Enter the maze

The Virtual Savannah

Once it was thought by some "big game hunters" that the greatest hunting thrill was to hunt a lion. Much more exciting surely would be to hunt with a pack of lions...out in the school playing field.

Savannah - smelling antelope

Mobile technology is now a part of our lives, from iPods to mobile phones, watches to Tamagotchis, most people now wear a computer or carry one in their bag everyday. One challenge for computer scientists and electronic engineers is to create the basic technology to allow all this to happen: what is the best technology to allow a mobile gadget to know exactly where it is, for example? Another challenge for the computer scientists, once the basic technology works, is to help design new experiences made possible with this technology.

How, for example, might mobile technology best be used to make school more fun? What matters most to make learning engaging? ... Complicated graphics? Authentic challenges? Precise location awareness? A team from Futurelab, the BBC's Natural History Unit, Hewlett Packard, the University of Bristol and the Mixed Reality Lab at the University of Nottingham decided to explore these issues with a novel way to learn. They realized initially that the BBC's huge amounts of wildlife footage, when combined with state-of-the-art mobile phone technology, could be used as the basics of lessons in animal behaviour that were as much a game as they were a class. Enter the lions.

Savannah - health check

The Virtual Savannah is the result. The way it works is that the class spend the day acting out being lionesses, trying to live on the Savannah. To survive they must behave like real lions, marking out territory (done by spraying ... guess what!), hunting as a pack - the ultimate in team work challenges if you are to eat that day, and survive the dry season. All this is done on the playing fields. As the trainee "lions" move around the playing field, their mobiles keep track of where they are on the Savannah, showing them pictures of their surroundings including other animals that are nearby. The lions signal to each other using the handset (so don't worry "spraying" for the virtual lions is done at the touch of a button!). To survive the challenges the participants can spend as much time back in the classroom as they wish learning how they must behave to survive. Lots of resources are available but which ones they use is up to them. If the virtual lionesses struggle over a challenge, such as hunting as a pack, then they can, if they like, go back inside and learn more and so improve. Not the way a lion learns maybe, but still effective!

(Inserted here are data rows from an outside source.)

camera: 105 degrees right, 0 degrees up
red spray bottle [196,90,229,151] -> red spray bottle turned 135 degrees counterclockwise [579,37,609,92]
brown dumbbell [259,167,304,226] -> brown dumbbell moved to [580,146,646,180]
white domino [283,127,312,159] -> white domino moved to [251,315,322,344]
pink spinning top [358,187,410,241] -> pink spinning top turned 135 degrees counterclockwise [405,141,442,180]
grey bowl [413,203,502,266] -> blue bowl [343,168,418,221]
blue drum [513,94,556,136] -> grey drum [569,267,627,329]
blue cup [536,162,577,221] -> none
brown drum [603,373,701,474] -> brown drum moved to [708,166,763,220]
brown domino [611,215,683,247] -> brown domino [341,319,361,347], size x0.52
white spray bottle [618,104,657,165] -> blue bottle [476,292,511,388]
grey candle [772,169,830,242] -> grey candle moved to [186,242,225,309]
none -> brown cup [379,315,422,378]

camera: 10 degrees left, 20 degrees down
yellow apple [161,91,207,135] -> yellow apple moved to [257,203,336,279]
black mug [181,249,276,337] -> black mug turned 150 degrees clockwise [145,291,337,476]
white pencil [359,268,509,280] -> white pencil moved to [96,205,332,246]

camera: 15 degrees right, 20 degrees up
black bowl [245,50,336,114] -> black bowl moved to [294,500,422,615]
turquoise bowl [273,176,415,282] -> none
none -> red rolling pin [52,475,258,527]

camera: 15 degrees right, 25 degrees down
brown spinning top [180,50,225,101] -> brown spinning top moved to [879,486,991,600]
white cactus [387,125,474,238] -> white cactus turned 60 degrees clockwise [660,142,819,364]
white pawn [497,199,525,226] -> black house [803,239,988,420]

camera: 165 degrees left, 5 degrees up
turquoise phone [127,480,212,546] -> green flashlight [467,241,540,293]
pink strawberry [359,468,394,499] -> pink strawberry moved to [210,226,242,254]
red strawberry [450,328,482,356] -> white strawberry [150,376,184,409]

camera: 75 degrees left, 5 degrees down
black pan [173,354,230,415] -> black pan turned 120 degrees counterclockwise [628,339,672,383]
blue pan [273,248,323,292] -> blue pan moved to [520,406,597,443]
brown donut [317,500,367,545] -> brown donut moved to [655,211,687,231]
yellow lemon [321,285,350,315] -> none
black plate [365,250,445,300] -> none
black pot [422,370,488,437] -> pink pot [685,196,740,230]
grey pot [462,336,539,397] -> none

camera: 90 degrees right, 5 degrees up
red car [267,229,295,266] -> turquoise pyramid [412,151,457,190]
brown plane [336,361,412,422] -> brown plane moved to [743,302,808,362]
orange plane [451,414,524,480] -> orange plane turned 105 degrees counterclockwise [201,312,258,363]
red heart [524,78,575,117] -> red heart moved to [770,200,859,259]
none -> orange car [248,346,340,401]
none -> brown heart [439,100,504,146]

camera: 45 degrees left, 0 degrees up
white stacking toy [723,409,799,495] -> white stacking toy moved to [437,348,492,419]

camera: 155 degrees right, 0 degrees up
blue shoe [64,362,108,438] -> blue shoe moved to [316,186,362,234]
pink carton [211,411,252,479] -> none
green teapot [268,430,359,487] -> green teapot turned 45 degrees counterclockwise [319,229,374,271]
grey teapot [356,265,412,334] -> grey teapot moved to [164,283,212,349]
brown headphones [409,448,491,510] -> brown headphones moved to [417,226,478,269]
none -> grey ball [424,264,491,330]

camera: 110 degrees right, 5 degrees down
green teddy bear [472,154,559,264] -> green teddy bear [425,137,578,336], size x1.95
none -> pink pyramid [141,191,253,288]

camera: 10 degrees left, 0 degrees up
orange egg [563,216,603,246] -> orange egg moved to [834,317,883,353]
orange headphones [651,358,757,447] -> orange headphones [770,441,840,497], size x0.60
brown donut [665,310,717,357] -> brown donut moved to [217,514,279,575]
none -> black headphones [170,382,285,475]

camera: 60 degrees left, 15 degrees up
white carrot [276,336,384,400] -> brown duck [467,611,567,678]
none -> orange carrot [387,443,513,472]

The Savannah experience has been trialled on a class of year 7 pupils who thought it was way better than normal lessons. The class had fun and learnt. The researchers, meanwhile, found that engaging learning experiences don't actually need lots of fancy graphics or hardware like virtual reality headsets. A minimal amount of video and audio can transport people to a virtual world outside their normal experience. Our imaginations are enough to do the rest. What matters most is that the challenge itself is a real and engaging one.

So in future, rather than watching a David Attenborough film about your favourite animals you could actually be out there being one (though if you are an antelope, watch out for those lions - they are pretty good at it now).